Digital Humanities Workbench

Home page > Data analysis > Text analysis > Corpus analysis

Corpus analysis

Corpus analysis is an empirical research strategy that is widely used within language research, using authentic (real, actually attested) language material. A so-called corpus (also known as a text corpus) is a digital collection of texts, text fragments and/or transcripts (of spoken language), which are selected in such a way that they are the best possible representation of a particular language, dialect or text type, making the collection as a whole a reliable source for linguistic research. This can be descriptive / exploratory research, as well as research designed to test linguistic hypotheses.

Many corpora have been developed worldwide that can be used by linguistic researchers. See the faculty corpus overview for an overview of the corpora available to staff and students of our faculty. In some cases, you will have to build your own corpus if the linguistic material you aim to investigate has not been integrated into a corpus yet. In both cases, the usability of a corpus strongly depends on its composition and design. It is very important, therefore, to find out all these details when working with existing corpora, and to carefully consider your needs when building your own corpus.

Tasks and activities

Compiling a corpus If available text corpora contain no useful data for a research project, it may be necessary to build your own corpus. For more information, see the page about compiling a corpus.
Enhancing a corpus In many cases, the original corpus text is enhanced (supplemented) with additional information. This can be information unrelated to content (source information, information about the speakers, textual structure, etc.), as well as information that does relate to content. This information, which is usually called annotation, can be added in various ways. For more information about this topic, see the page about formal annotation.
Exploring a corpus The way corpora are structured and stored determines how they can be searched. For more information about this topic, see the page about corpus exploration.
Analyzing a corpus The final analysis of the corpus data can be done in different ways. This partly relates to the way in which the corpus has been annotated (see the page about formal annotation). If there is a quantitative research component, a form of statistical analysis will be required.


Various tools can be used at the various stages of corpus research (see above). A brief overview of the most important tools available to staff and students in our faculty can be found in the table below.

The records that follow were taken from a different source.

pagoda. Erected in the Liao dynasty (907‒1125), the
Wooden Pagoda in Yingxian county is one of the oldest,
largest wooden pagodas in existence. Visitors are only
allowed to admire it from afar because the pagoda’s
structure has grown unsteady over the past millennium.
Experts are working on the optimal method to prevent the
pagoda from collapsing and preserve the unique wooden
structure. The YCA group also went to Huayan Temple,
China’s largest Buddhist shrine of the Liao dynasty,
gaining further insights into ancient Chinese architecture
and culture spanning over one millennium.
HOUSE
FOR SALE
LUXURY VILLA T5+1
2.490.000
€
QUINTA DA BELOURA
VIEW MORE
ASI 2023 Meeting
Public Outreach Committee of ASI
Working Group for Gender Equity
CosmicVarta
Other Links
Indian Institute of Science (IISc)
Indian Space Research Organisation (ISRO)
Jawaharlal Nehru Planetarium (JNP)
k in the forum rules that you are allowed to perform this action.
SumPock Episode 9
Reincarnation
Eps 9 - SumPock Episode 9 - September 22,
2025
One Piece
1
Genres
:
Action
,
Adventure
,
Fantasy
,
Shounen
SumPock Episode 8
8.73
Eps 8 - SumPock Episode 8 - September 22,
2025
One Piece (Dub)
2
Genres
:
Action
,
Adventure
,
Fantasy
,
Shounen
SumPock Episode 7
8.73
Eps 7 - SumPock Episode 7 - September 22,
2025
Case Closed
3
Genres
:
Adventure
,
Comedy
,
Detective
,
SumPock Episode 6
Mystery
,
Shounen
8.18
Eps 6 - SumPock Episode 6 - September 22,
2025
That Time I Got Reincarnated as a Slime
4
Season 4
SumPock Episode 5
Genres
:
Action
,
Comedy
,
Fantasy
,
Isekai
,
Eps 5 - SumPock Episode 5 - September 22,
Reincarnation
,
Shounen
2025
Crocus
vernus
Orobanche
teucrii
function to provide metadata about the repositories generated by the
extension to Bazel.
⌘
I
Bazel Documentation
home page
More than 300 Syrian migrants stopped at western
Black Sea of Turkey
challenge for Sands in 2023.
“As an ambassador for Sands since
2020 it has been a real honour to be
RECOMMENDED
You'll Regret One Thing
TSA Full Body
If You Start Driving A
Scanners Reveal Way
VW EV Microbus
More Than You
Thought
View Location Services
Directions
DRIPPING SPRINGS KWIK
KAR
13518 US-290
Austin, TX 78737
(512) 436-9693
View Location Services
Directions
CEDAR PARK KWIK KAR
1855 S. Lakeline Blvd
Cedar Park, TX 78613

The name of the program is also a link to a more detailed description.

Programme Application(s) Type
NoteTab pre-processing editor; HTML stripper
Soundscriber transcription transcription tool
XMLPad annotation XML editor
WordSmith Tools exploration concordancer
AntConc exploration concordancer
Transana transcription and analysis research tool
SPSS statistical analysis statistics suite
R statistical analysis statistics suite

More information

Corpus linguistics
Online tutorial, based on the book Corpus linguistics by t. McEnery & A. Wilson (Edinburgh University Press, 1996). [Available at the VU University Library]

McEnery, T., R. Xiao and Y. Tono (2006). Corpus-based language studies: an advanced resource book . London: Routledge.
This book provides a comprehensive introduction to all aspects of corpus research and gives many examples of concrete research.

International Journal of Corpus Linguistics (IJCL) and Corpora
These journals provide an overview of the role of corpora in all kinds of linguistic research. Both publications are available in digital form via UBVU; a number of older volumes of Corpora are freely accessible (see "Archive").